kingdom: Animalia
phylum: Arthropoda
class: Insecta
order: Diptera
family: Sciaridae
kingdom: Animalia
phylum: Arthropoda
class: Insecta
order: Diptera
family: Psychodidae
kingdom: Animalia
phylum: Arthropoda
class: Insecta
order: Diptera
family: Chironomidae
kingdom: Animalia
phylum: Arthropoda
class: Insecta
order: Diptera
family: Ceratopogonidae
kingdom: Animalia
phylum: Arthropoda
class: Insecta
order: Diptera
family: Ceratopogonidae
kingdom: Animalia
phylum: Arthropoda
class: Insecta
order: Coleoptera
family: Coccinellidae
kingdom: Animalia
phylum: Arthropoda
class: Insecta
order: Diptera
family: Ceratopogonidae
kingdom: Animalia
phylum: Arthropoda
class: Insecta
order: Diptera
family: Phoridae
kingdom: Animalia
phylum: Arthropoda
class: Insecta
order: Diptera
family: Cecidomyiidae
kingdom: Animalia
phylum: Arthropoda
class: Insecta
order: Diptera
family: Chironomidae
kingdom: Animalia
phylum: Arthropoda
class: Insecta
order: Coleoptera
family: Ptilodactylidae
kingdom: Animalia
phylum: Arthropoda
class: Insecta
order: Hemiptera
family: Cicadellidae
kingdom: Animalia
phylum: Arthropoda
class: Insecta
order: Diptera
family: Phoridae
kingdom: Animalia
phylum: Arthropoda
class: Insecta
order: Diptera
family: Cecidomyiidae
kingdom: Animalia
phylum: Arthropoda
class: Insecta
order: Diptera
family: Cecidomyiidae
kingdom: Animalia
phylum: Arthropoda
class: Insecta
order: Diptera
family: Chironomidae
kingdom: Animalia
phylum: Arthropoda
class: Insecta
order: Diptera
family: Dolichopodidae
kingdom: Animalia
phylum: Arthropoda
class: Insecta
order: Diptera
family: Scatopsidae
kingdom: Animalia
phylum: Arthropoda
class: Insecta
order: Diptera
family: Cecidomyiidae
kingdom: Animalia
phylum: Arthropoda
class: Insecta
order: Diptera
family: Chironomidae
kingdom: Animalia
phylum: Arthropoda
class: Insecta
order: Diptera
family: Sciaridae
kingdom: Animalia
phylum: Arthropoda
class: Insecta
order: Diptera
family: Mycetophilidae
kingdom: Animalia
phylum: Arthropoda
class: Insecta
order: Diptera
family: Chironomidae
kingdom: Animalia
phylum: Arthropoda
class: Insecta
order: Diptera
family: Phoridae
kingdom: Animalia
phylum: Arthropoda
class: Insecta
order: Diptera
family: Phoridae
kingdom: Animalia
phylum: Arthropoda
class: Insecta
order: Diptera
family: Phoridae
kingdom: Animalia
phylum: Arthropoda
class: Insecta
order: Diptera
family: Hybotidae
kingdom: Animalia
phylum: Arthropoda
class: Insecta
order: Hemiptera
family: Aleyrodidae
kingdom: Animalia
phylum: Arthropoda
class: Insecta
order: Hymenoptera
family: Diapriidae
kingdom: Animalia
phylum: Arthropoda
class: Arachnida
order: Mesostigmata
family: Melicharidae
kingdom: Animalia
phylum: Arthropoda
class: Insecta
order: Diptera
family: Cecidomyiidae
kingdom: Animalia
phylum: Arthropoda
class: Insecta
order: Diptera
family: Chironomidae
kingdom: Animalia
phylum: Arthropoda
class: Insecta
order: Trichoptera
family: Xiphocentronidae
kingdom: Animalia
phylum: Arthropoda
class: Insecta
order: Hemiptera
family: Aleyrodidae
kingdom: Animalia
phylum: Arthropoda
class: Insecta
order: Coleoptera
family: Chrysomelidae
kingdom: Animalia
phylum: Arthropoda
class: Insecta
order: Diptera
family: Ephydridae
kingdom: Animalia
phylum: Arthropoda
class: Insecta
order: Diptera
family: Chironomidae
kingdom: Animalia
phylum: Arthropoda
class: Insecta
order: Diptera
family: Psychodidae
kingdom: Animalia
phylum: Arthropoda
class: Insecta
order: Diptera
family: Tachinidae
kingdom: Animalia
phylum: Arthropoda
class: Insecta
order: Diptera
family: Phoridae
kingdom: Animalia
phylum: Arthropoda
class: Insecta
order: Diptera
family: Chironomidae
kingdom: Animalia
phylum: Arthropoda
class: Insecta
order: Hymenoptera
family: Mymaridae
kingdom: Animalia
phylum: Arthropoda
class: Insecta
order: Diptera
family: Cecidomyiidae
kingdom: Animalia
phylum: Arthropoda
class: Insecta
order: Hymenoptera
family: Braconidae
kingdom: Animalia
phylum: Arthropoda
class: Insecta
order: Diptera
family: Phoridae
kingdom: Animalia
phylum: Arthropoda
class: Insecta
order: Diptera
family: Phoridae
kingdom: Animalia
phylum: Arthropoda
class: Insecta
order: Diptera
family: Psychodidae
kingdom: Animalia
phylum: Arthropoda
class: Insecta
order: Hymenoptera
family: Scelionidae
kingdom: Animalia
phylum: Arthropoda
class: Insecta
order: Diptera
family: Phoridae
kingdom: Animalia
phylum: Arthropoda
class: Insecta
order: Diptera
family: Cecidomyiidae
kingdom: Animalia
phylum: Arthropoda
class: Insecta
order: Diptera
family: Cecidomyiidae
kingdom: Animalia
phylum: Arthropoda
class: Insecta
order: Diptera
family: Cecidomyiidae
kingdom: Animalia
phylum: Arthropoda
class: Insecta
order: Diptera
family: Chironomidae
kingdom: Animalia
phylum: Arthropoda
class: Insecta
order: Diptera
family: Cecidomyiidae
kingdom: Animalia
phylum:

**Exercise objective**
Print every line of all the items above, unchanged and in the original order.

**Final answer**
kingdom: Animalia
phylum: Arthropoda
class: Insecta
order: Diptera
family: Sciaridae
kingdom: Animalia
phylum: Arthropoda
class: Insecta
order: Diptera
family: Psychodidae
kingdom: Animalia
phylum: Arthropoda
class: Insecta
order: Diptera
family: Chironomidae
kingdom: Animalia
phylum: Arthropoda
class: Insecta
order: Diptera
family: Ceratopogonidae
kingdom: Animalia
phylum: Arthropoda
class: Insecta
order: Diptera
family: Ceratopogonidae
kingdom: Animalia
phylum: Arthropoda
class: Insecta
order: Coleoptera
family: Coccinellidae
kingdom: Animalia
phylum: Arthropoda
class: Insecta
order: Diptera
family: Ceratopogonidae
kingdom: Animalia
phylum: Arthropoda
class: Insecta
order: Diptera
family: Phoridae
kingdom: Animalia
phylum: Arthropoda
class: Insecta
order: Diptera
family: Cecidomyiidae
kingdom: Animalia
phylum: Arthropoda
class: Insecta
order: Diptera
family: Chironomidae
kingdom: Animalia
phylum: Arthropoda
class: Insecta
order: Coleoptera
family: Ptilodactylidae
kingdom: Animalia
phylum: Arthropoda
class: Insecta
order: Hemiptera
family: Cicadellidae
kingdom: Animalia
phylum: Arthropoda
class: Insecta
order: Diptera
family: Phoridae
kingdom: Animalia
phylum: Arthropoda
class: Insecta
order: Diptera
family: Cecidomyiidae
kingdom: Animalia
phylum: Arthropoda
class: Insecta
order: Diptera
family: Cecidomyiidae
kingdom: Animalia
phylum: Arthropoda
class: Insecta
order: Diptera
family: Chironomidae
kingdom: Animalia
phylum: Arthropoda
class: Insecta
order: Diptera
family: Dolichopodidae
kingdom: Animalia
phylum: Arthropoda
class: Insecta
order: Diptera
family: Scatopsidae
kingdom: Animalia
phylum: Arthropoda
class: Insecta
order: Diptera
family: Cecidomyiidae
kingdom: Animalia
phylum: Arthropoda
class: Insecta
order: Diptera
family: Chironomidae
kingdom: Animalia
phylum: Arthropoda
class: Insecta
order: Diptera
family: Sciaridae
kingdom: Animalia
phylum: Arthropoda
class: Insecta
order: Diptera
family: Mycetophilidae
kingdom: Animalia
phylum: Arthropoda
class: Insecta
order: Diptera
family: Chironomidae
kingdom: Animalia
phylum: Arthropoda
class: Insecta
order: Diptera
family: Phoridae
kingdom: Animalia
phylum: Arthropoda
class: Insecta
order: Diptera
family: Phoridae
kingdom: Animalia
phylum: Arthropoda
class: Insecta
order: Diptera
family: Phoridae
kingdom: Animalia
phylum: Arthropoda
class: Insecta
order: Diptera
family: Hybotidae
kingdom: Animalia
phylum: Arthropoda
class: Insecta
order: Hemiptera
family: Aleyrodidae
kingdom: Animalia
phylum: Arthropoda
class: Insecta
order: Hymenoptera
family: Diapriidae
kingdom: Animalia
phylum: Arthropoda
class: Arachnida
order: Mesostigmata
family: Melicharidae
kingdom: Animalia
phylum: Arthropoda
class: Insecta
order: Diptera
family: Cecidomyiidae
kingdom: Animalia
phylum: Arthropoda
class: Insecta
order: Diptera
family: Chironomidae
kingdom: Animalia
phylum: Arthropoda
class: Insecta
order: Trichoptera
family: Xiphocentronidae
kingdom: Animalia
phylum: Arthropoda
class: Insecta
order: Hemiptera
family: Aleyrodidae
kingdom: Animalia
phylum: Arthropoda
class: Insecta
order: Coleoptera
family: Chrysomelidae
kingdom: Animalia
phylum: Arthropoda
class: Insecta
order: Diptera
family: Ephydridae
kingdom: Animalia
phylum: Arthropoda
class: Insecta
order: Diptera
family: Chironomidae
kingdom: Animalia
phylum: Arthropoda
class: Insecta
order: Diptera
family: Psychodidae
kingdom: Animalia
phylum: Arthropoda
class: Insecta
order: Diptera
family: Tachinidae
kingdom: Animalia
phylum: Arthropoda
class: Insecta
order: Diptera
family: Phoridae
kingdom: Animalia
phylum: Arthropoda
class: Insecta
order: Diptera
family: Chironomidae
kingdom: Animalia
phylum: Arthropoda
class: Insecta
order: Hymenoptera
family: Mymaridae
kingdom: Animalia
phylum: Arthropoda
class: Insecta
order: Diptera
family: Cecidomyiidae
kingdom: Animalia
phylum: Arthropoda
class: Insecta
order: Hymenoptera
family: Braconidae
kingdom: Animalia
phylum: Arthropoda
class: Insecta
order: Diptera
family: Phoridae
kingdom: Animalia
phylum: Arthropoda
class: Insecta
order: Diptera
family: Phoridae
kingdom: Animalia
phylum: Arthropoda
class: Insecta
order: Diptera
family: Psychodidae
kingdom: Animalia
phylum: Arthropoda
class: Insecta
order: Hymenoptera
family: Scelionidae
kingdom: Animalia
phylum: Arthropoda
class: Insecta
order: Diptera
family: Phoridae
kingdom: Animalia
phylum: Arthropoda
class: Insecta
order: Diptera
family: Cecidomyiidae
kingdom: Animalia
phylum: Arthropoda
class: Insecta
order: Diptera
family: Cecidomyiidae
kingdom: Animalia
phylum: Arthropoda
class: Insecta
order: Diptera
family: Cecidomyiidae
kingdom: Animalia
phylum: Arthropoda
class: Insecta
order: Diptera
family: Chironomidae
kingdom: Animalia
phylum: Arthropoda
class: Insecta
order: Diptera
family: Cecidomyiidae
kingdom: Animalia
phylum:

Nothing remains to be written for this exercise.